Ainsi, « les caractères matériels n'étaient que le signe de réalités sociales profondes », nous dit Bloch. La difficulté tenait à la conservation d’un minimum d’indépendance, voire d'intimité, dans une communauté envahissante. Alors que dans les bocages, on souffrait d’un trop grand isolement, et l’on appréciait les foires, les fêtes, les processions, comme en Bretagne, qui pouvaient durer parfois plusieurs jours, ou ces ducasses vendéennes propices à la rencontre des jeunes gens qui se rapprochaient jusqu’à former parfois des couples.

Mes souvenirs à moi, je les ai passés à la peau de chamois. Aussi j’ai du mal à accepter les piqûres de rouille sur la carrosserie d’une jeunesse heureuse. Quand j’étais enfant, je savais que les blés étaient mûrs quand j’entendais, début août, le bruit de la moissonneuse-batteuse et de son monomoteur diesel. Je revois ces dimanches dont l’aube enveloppée de brouillard automnal me retenait collé à mon bol de chocolat chaud. Ma tante repassait une dernière fois mon short en toile bleue et veillait à ce que je sois comme un sou neuf pour la messe.

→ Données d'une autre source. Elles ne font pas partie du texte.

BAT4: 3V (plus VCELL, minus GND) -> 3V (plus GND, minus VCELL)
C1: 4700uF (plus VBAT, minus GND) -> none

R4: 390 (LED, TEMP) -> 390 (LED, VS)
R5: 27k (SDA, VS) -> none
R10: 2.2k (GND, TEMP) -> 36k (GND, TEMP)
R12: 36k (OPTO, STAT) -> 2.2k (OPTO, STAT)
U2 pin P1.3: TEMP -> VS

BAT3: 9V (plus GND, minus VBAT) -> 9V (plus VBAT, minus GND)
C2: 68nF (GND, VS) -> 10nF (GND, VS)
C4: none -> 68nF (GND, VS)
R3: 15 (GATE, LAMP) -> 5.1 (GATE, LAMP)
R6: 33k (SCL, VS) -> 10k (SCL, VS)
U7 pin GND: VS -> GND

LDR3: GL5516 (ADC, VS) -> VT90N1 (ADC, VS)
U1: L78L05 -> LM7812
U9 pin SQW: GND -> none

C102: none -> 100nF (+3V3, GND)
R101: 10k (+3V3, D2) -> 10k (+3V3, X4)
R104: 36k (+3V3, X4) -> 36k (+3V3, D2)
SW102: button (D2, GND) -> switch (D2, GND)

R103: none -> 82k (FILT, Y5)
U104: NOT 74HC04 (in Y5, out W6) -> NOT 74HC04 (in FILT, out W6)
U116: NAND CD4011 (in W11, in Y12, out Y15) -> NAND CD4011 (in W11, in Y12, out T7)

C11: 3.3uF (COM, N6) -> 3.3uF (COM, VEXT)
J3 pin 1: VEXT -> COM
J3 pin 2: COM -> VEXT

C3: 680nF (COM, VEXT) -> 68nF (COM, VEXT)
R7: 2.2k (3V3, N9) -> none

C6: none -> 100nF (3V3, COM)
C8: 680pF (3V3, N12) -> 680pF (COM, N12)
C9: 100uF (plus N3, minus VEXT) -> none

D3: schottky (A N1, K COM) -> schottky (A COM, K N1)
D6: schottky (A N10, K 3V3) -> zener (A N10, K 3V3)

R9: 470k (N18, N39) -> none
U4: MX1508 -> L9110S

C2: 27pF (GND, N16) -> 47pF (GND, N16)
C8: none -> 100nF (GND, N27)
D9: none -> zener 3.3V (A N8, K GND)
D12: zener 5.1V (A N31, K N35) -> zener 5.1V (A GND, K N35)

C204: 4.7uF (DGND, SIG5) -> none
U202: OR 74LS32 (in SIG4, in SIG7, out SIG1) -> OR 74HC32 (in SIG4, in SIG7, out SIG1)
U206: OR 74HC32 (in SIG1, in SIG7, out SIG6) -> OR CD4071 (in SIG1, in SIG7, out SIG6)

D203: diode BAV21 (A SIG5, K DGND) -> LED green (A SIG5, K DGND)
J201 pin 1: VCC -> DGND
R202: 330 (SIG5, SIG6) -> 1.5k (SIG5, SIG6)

Paré de ma tenue dominicale, je pouvais m’asseoir sur la banquette en vieux cuir de la carriole, coincé entre mon oncle et ma tante, laquelle avait pris soin de nous couvrir les jambes d’une épaisse couverture, car avec la vitesse on frémit sous le vent. Juste dans l’axe du cheval qui nous emmenait à l’église de Montsûrs, en Mayenne, j’étais fasciné par ses fesses qui dodelinaient en cadence, rythmées par un pas régulier, tel un métronome, alternant allegro et pianissimo, sans jamais déroger à la vitesse imposée au départ, pas même quand il déposait sur le gravier sa digestion annoncée par une queue relevée fièrement, comme pour nous narguer. 

À mesure qu’on approchait du bourg on entendait les cloches qui se mettaient à sonner à toute volée. Le pas du cheval ralentissait alors, pour s’arrêter, comme chaque dimanche, près du narthex, où l’on pouvait accrocher la longe. Dans l’église, glaciale, que tentaient d’éveiller des voix nasillardes entamant de mièvres cantiques, je rêvais alors, d’un autre monde peut-être, quoi donc y avait-il d’autre à faire ?

Mon monde rural à moi traversait l’aube des années 1950, bien plus tard que celles que nous rapporte M. Bloch. Les caractéristiques de ce monde rural ancien ne changeront guère jusque vers la fin des années 1960. Ceux qui restaient conservaient leurs mœurs. Ceux qui partaient restaient imprégnés de leur culture originelle.